Kinesis
Nov 5, 2022
# Kinesis Data Streams
- Amazon Kinesis Data Streams (KDS) is a massively scalable and durable real-time data streaming service. KDS can continuously capture gigabytes of data per second from hundreds of thousands of sources. You can use an AWS Lambda function to process records in Amazon KDS. By default, Lambda invokes your function as soon as records are available in the stream. Lambda can process up to 10 batches in each shard simultaneously. If you increase the number of concurrent batches per shard, Lambda still ensures in-order processing at the partition-key level.
- Since Kinesis Data Streams is a real-time data streaming service that requires the provisioning of shards, if there is no requirement for real-time processing in your scenario, replacing Kinesis Data Streams with something like Amazon SQS, a cheaper option, is advantageous because you only pay for what you use.
- By default, the data records are only accessible for 24 hours from the time they are added to a Kinesis stream.
- In Amazon Kinesis Data Streams, consumers (such as a custom application running on EC2, or a Kinesis Data Firehose delivery stream) can store their results using an AWS service such as DynamoDB, Redshift, or Amazon S3) can store their results using an AWS service such as DynamoDB, Redshift, or Amazon S3.
# Kinesis Data Firehose
- Amazon Kinesis Data Firehose is the easiest way to load streaming data into data stores and analytic tools. It can capture, transform, and load streaming data into Amazon S3, Amazon Redshift, Amazon Elasticsearch Service, and Splunk, enabling near real-time analytic with existing business intelligence tools and dashboards you are already using today.
- It is a fully managed service that automatically scales to match the throughput of your data and requires no ongoing administration. It can also batch, compress, and encrypt the data before loading it, minimizing the amount of storage used at the destination and increasing security.

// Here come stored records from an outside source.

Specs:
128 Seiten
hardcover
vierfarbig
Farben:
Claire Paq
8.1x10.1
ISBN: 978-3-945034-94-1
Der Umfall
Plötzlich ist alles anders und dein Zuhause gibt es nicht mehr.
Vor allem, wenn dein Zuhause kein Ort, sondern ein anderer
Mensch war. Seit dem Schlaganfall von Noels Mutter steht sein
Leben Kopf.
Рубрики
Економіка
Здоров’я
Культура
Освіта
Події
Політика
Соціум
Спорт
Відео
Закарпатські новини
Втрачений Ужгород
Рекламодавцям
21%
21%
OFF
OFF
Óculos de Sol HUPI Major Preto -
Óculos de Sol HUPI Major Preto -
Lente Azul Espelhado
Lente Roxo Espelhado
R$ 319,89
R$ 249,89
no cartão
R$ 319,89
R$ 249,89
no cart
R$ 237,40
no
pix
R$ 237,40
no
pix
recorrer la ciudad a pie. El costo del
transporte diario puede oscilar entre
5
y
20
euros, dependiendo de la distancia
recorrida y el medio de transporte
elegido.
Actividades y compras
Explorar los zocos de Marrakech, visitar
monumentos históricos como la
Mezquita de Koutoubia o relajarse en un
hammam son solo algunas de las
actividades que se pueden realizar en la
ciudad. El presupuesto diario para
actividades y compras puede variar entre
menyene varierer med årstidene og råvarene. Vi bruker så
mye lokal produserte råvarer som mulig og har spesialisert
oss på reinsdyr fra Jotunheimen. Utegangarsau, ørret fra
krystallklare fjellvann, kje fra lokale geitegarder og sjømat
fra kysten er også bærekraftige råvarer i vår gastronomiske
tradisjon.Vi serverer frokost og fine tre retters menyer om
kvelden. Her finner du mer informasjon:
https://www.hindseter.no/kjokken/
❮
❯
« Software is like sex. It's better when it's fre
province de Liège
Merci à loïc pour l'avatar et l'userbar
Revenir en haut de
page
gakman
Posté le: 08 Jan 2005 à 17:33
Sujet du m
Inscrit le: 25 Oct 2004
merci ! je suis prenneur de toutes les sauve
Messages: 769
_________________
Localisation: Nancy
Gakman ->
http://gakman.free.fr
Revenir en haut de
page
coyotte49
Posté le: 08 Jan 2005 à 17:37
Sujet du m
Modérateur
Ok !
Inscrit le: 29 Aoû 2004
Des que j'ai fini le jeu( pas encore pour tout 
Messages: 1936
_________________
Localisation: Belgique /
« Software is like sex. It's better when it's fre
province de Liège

- You can gather data from anywhere, and use Kinesis Data Firehose to prepare and load the data. S3 will be used as a method of durably storing the data for analytic and the eventual ingestion of data for output using analytical tools.
- You can use Amazon Kinesis Data Firehose in conjunction with Amazon Kinesis Data Streams if you need to implement real-time processing of streaming big data. Kinesis Data Streams provides an ordering of records, as well as the ability to read and/or replay records in the same order to multiple Amazon Kinesis Applications. The Amazon Kinesis Client Library (KCL) delivers all records for a given partition key to the same record processor, making it easier to build multiple applications reading from the same Amazon Kinesis Data Stream (for example, to perform counting, aggregation, and filtering).
- Amazon SQS is different from Amazon Kinesis Data Firehose. SQS offers a reliable, highly scalable hosted queue for storing messages as they travel between computers. Amazon SQS lets you easily move data between distributed application components and helps you build applications in which messages are protected independently (with message-level ack/fail semantics), such as automated workflows. Amazon Kinesis Data Firehose is primarily used to load streaming data into data stores and analytic tools.